July 14, 2011

the Goody Bag™ Vol. II

Welcome to the Goody Bag, where collective thoughts of online absurdity come to meet each other, have a drink, go home together and then never speak again.

Buy a piece of the moon!
I’ve seen some internet scams in my time, but this is one of the more ingenious ones I’ve come across. Ever feel that terrestrial land prices are too high? Why not consider the Moon? After all, it’s practically inevitable that we’re going to run out of room down here on Earth, so why not be prepared and start developing your Sea of Tranquility-side property now? You’ve probably only got about thirty years until the inevitable gentrification begins and you’ll have to start looking further afield towards Mars or Asteroid 3455 to escape the space-yuppies.

Lunar real-estate agents like Dennis Hope have made a living out of selling randomly allocated lunar acreage. Before you part with your hard earned, please keep in mind the Treaty on Principles Governing the Activities of States in the Exploration and Use of Outer Space, including the Moon and Other Celestial Bodies which is a really long way of saying you can’t place dibs on the moon or any other planet. Sadly, I get the feeling that the people who sell extraterrestrial lunar estate are probably the same people who ignore internationally recognised treaties. You’re effectively paying $20 for a piece of paper, which probably costs about 0.01c to manufacture, and about a buck to mail. Ahh, the internet: where capitalism and human stupidity are finally brought together to make sweet, passionate love (and large profits).

Google+
There is a lot of hype surrounding the launch of Google’s social networking website. Reports of the site crashing because of popularity seem impressive, but really, surely the creators knew that they were going to go over capacity? I find it hard to believe that Google could run out of server space. It was marketing genius, however, by making the product look so popular that it can’t handle the overhyped demand. People were so keen to get onto the service that inevitably somebody noted that there was a market for it and started selling invites on eBay. For the record, I managed to score an invite, and will be doing a more comprehensive write up in the coming weeks.


Tabbed browsing
Every now and then something is invented which revolutionises behaviour. Fire, the wheel, telephones, aeroplanes, even the internet itself are all examples. But sometimes it's the little inventions that can have profound impacts, like tabbed internet browsing. I'm not really sure where it came from. I'm not quite sure when I started using it. But I'm pretty sure that now I couldn't live without it. Can you imagine having to open a new window every time you see something that catches your eye, or trying to remember all the links that you wanted to click on? As far as I can tell, there is no limit in Chrome as to how many tabs you can have open. You are only limited by the size of the internet itself, and your CPU. With Google Chrome and a powerful enough processor I theoretically would be able to have every single internet page open in a single browser window. I have no idea what sort of useful function this would serve. But its nice to know its possible.

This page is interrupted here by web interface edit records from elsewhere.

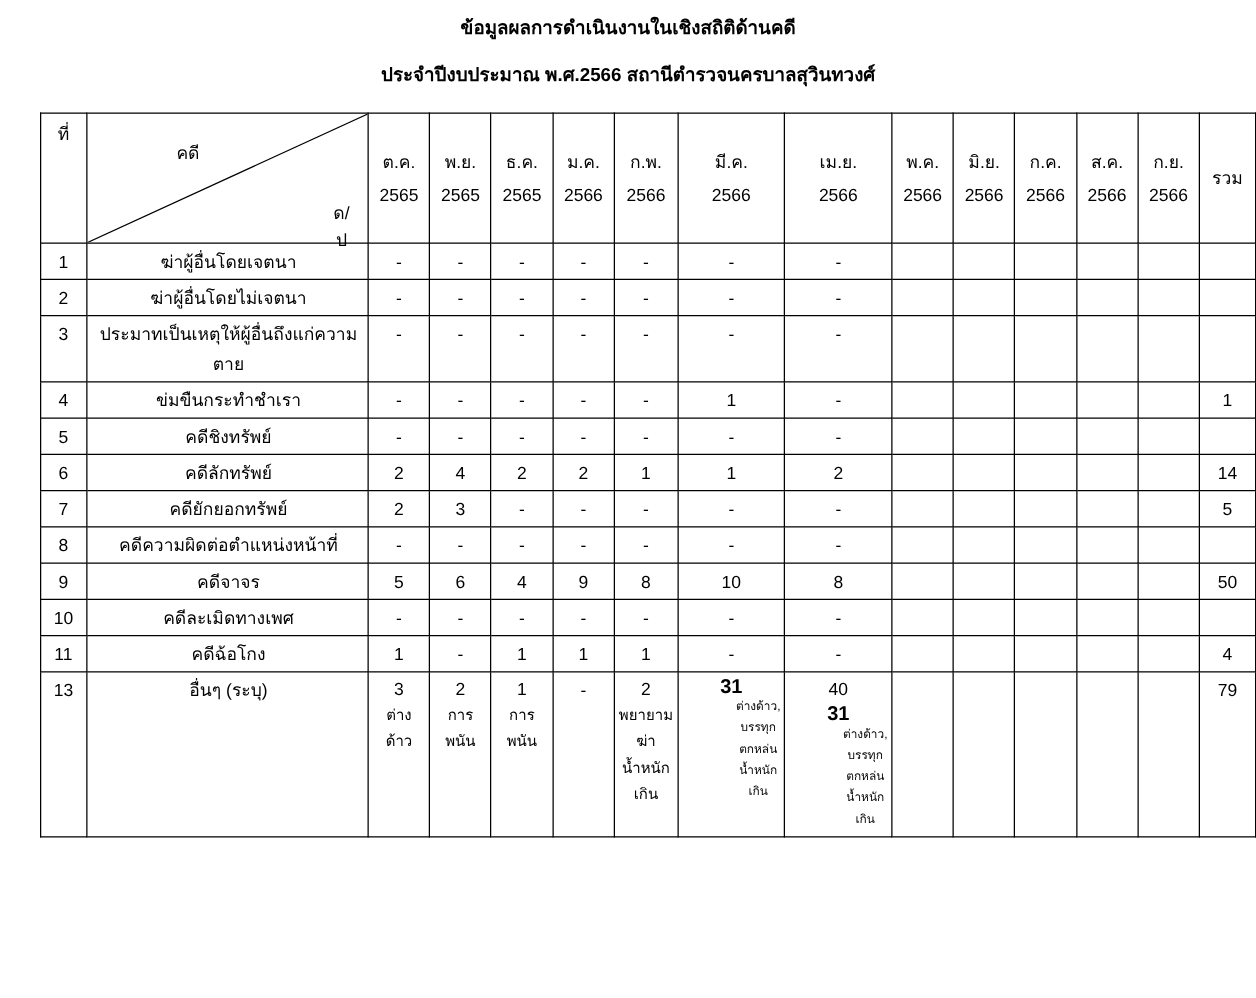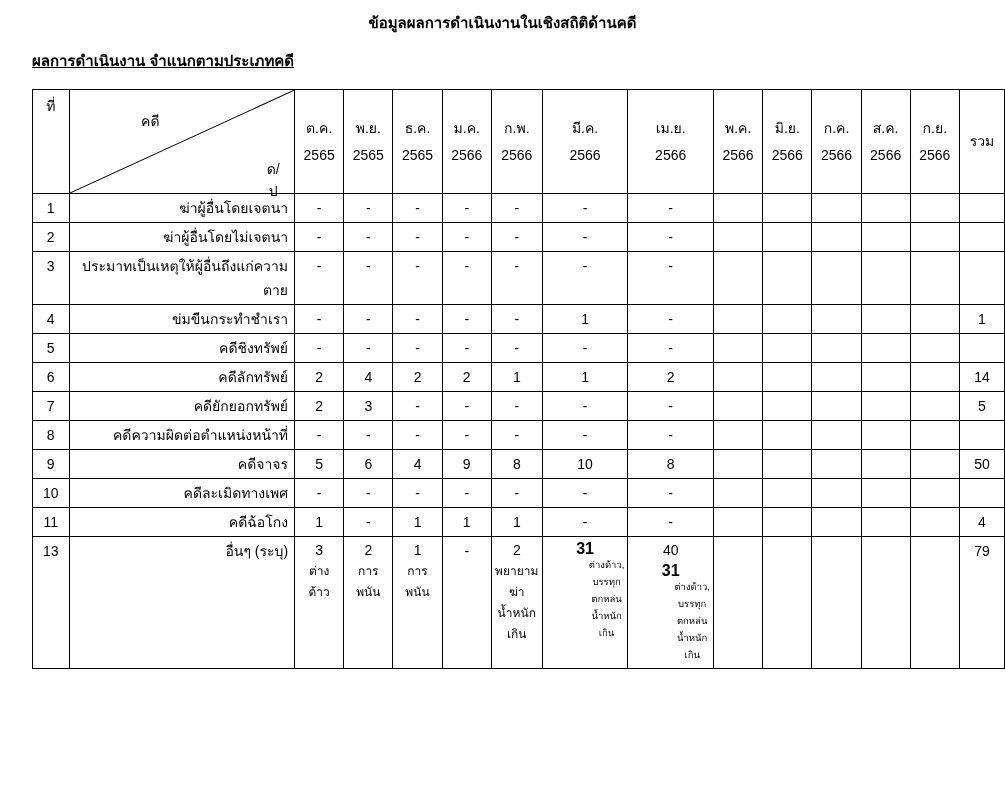--- a/index.html
+++ b/index.html
@@ -26,32 +26,32 @@
   .th-case { position:relative; }
   .th-case .diag { position:absolute; left:0; top:0; width:100%; height:100%; display:block; }
   .th-case .lbl-case { position:absolute; left:36%; top:30%; transform:translate(-50%,-50%); }
   .th-case .lbl-dp   { position:absolute; left:72%; top:87%; transform:translate(-50%,-50%);margin-left:42px; }
   th.month > div { line-height:27px; }
   th.month { text-align:center; vertical-align:middle; }
   tbody tr { height:29px; }
   tbody tr.tall-last { height:132px; }
   tbody td { line-height:24px; padding:2px 3px; text-align:center; }
   td.c-no { text-align:center; }
-  td.c-label { text-align:right; padding-left:8px; padding-right:6px; overflow-wrap:break-word; word-break:break-word; }
+  td.c-label { text-align:center; padding-left:8px; padding-right:6px; overflow-wrap:break-word; word-break:break-word; }
   .cl-n  { font-size:14px;  line-height:22px; }
   .cl-s1 { font-size:12px;  line-height:21px; }
   .cl-s2 { font-size:9.5px; line-height:17px;margin-left:43px; }
   .cl-s2b{ font-size:16px;  line-height:15px; padding-top:2px;font-weight:bold; }
 </style>
 </head>
 <body>
 
 <div class="page">
   <p class="title">ข้อมูลผลการดำเนินงานในเชิงสถิติด้านคดี</p>
-  <div class="heading">ผลการดำเนินงาน จำแนกตามประเภทคดี</div>
+  <p class="title">ประจำปีงบประมาณ พ.ศ.2566 สถานีตำรวจนครบาลสุวินทวงศ์</p>
 
   <table>
     <colgroup>
       <col style="width:38px">
         <col style="width:246px">
       <col style="width:51px">
         <col style="width:51px">
         <col style="width:51px">
       <col style="width:51px">
         <col style="width:51px">

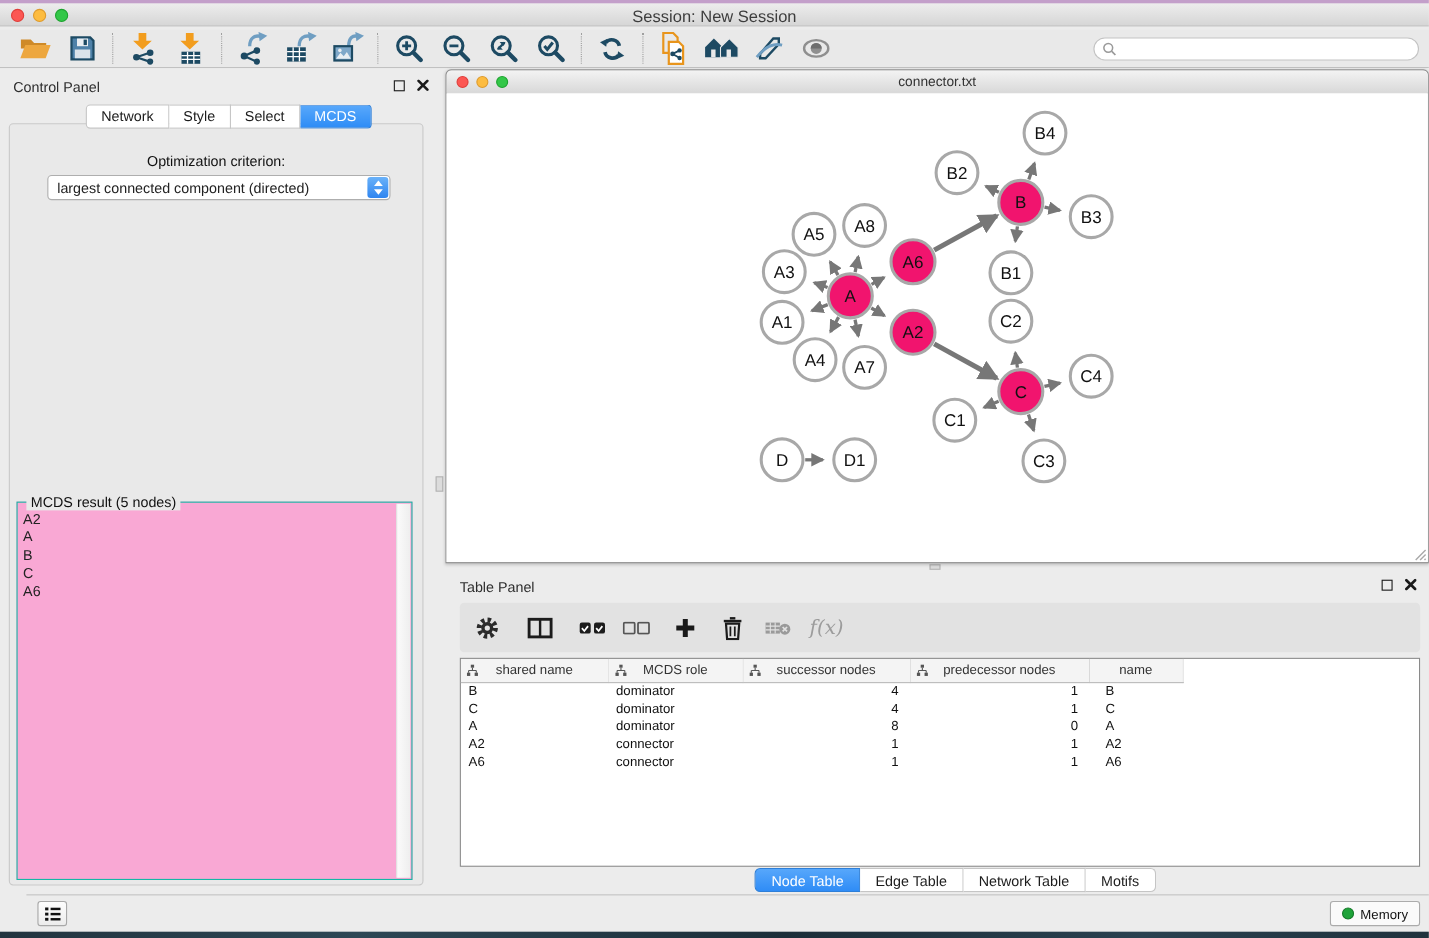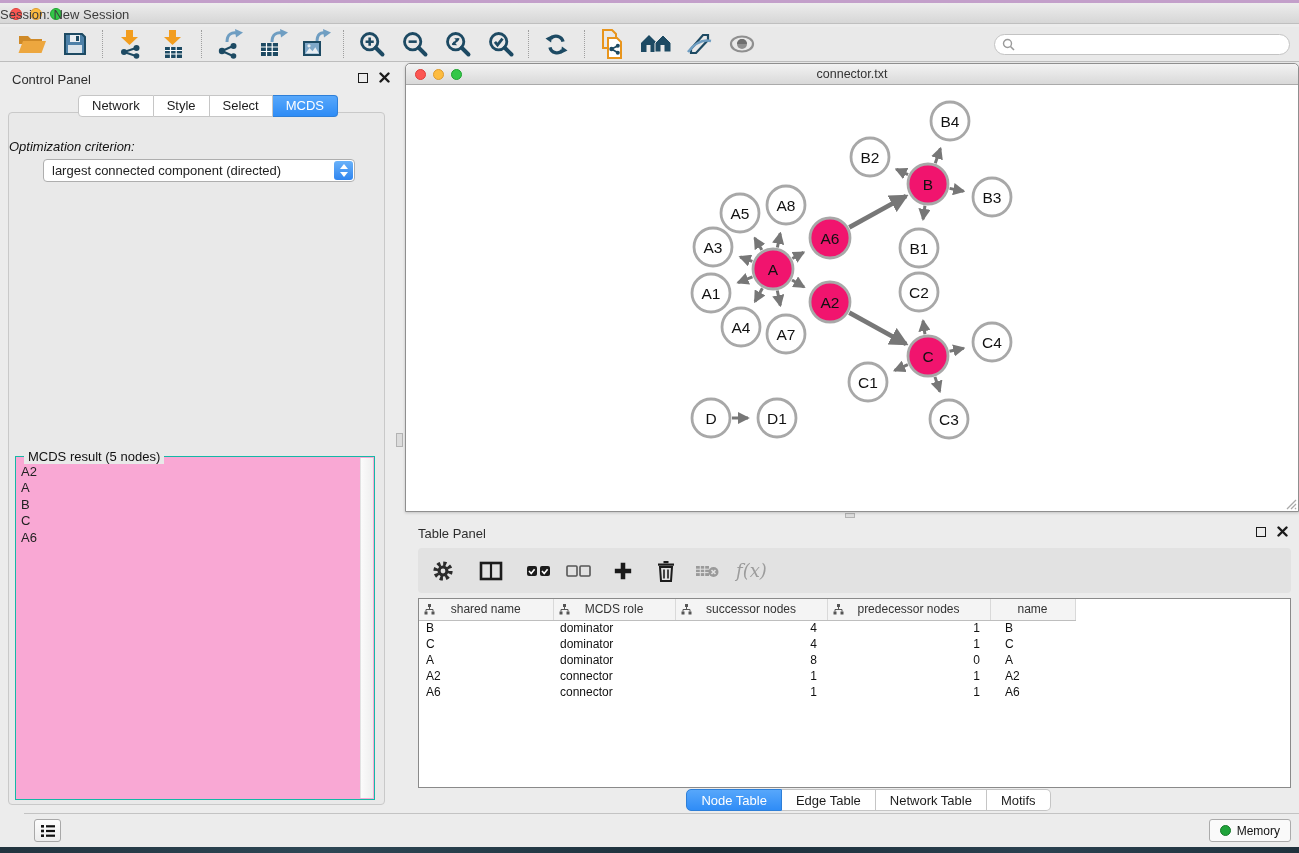--- a/index.html
+++ b/index.html
@@ -4,21 +4,21 @@
 <style>
   * { margin:0; padding:0; box-sizing:border-box; }
   html,body { width:1299px; height:853px; overflow:hidden; }
   body { font-family:"Liberation Sans", sans-serif; background:#ececec; position:relative; color:#222; }
 
   
   .titlebar { position:absolute; left:0; top:0; right:0; height:24px;
     border-top:3px solid #c39fca;
     background:linear-gradient(#ededed,#d6d6d6);
     border-bottom:1px solid #bfbfbf; }
-  .titlebar .title { position:absolute; left:0; right:0; top:4px; text-align:left; font-size:13px; color:#3d3d3d; }
+  .titlebar .title { position:absolute; left:0; right:0; top:4px; text-align:center; font-size:15px; color:#3d3d3d; }
   .lights { position:absolute; left:10px; top:5px; display:flex; gap:8px; }
   .light { width:12px; height:12px; border-radius:50%; }
   .light.red { background:#fc5753; border:1px solid #df3e3a; }
   .light.yellow { background:#fdbc40; border:1px solid #de9b2d; }
   .light.green { background:#33c748; border:1px solid #1da32f; }
 
   
   .toolbar { position:absolute; left:0; top:27px; right:0; height:35px; background:#e9e9e9;
     border-bottom:1px solid #bdbdbd; display:flex; align-items:center; padding-left:10px; }
   .tbtn { width:43px; height:32px; display:flex; align-items:center; justify-content:center; cursor:default; }
@@ -35,21 +35,21 @@
   .cp-title { position:absolute; left:12px; top:10px; font-size:13px; color:#2e2e2e; }
   .cp-winbtns { position:absolute; left:358px; top:10px; display:flex; gap:11px; align-items:center; }
   .float-sq { width:10px; height:10px; border:1.6px solid #1a1a1a; display:inline-block; }
   .cp-tabs { position:absolute; left:78px; top:33px; display:flex; z-index:2; }
   .cp-tab { font-size:13px; padding:2px 13px 3px; background:#fff; border:1px solid #c6c6c6; border-left:none; color:#1c1c1c; }
   .cp-tab:first-child { border-left:1px solid #c6c6c6; border-radius:4px 0 0 4px; }
   .cp-tab:last-child { border-radius:0 4px 4px 0; }
   .cp-tab.active { background:linear-gradient(#58a8fb,#2e8cf6); border-color:#2e7fd8; color:#fff; }
   .cp-content { position:absolute; left:8px; top:50px; width:377px; bottom:8px;
     background:#e9e9e9; border:1px solid #c9c9c9; border-radius:4px; }
-  .opt-label { position:absolute; left:0; right:0; top:26px; text-align:left; font-size:13px; color:#111;font-style:italic; }
+  .opt-label { position:absolute; left:0; right:0; top:26px; text-align:center; font-size:13px; color:#111; }
   .dropdown { position:absolute; left:34px; top:46px; width:312px; height:23px; background:#fff;
     border:1px solid #aeaeae; border-radius:4px; font-size:13px; display:flex; align-items:center; padding-left:8px; }
   .dd-stepper { position:absolute; right:1px; top:1px; bottom:1px; width:19px; border-radius:3px;
     background:linear-gradient(#6ab2f9,#2f85f0); display:flex; flex-direction:column; align-items:center; justify-content:center; gap:3px; }
   .tri-up { width:0; height:0; border-left:4px solid transparent; border-right:4px solid transparent; border-bottom:5px solid #fff; }
   .tri-dn { width:0; height:0; border-left:4px solid transparent; border-right:4px solid transparent; border-top:5px solid #fff; }
   .cp-buttons { position:absolute; left:0; right:0; top:79px; display:flex; justify-content:center; gap:15px; }
   .btn { font-size:13px; padding:3px 17px; background:linear-gradient(#ffffff,#f1f1f1);
     border:1px solid #b3b3b3; border-radius:5px; color:#111; }
   .result-box { position:absolute; left:6px; right:9px; top:343px; height:344px;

The Father, Son and the Holy Tweet
I was very excited when I heard that the Pope had launched his Twitter account. I was expecting digital salvation to finally become a reality and was somewhat disappointed when I found that the ‘Pope’s account’ was merely a ‘news portal’ for the Vatican, with someone pretending to  be the Holy Father giving an obligatory tweet every month or so. The rest of the posts are just Vatican PR spam.

In a similar vein, following the US Secret Service on Twitter is not as fun as it sounds either. They give no cool insights into how to jump in front of a bullet in slow motion, but rather report on the danger of fraud and identity theft schemes. To top it off, the USSS aren’t even ‘following’ anybody. Way to be a selfish Twitter user. Of course that’s probably a good thing; because when the day comes that I’m ‘followed’ by an international anti-crime organisation I’ll probably transform into a paranoid maniac and try and burn down the Twitter servers. Or the Pentagon.*


And finally...
I could attempt to write thousands of words on how the internet has changed our lives but I think this picture sums it up nicely. A pile of brand new phonebooks sit untouched in the foyer of my apartment building, not even worth the paper they're printed on. 

*If the USSS weren’t following me before, they definitely are now.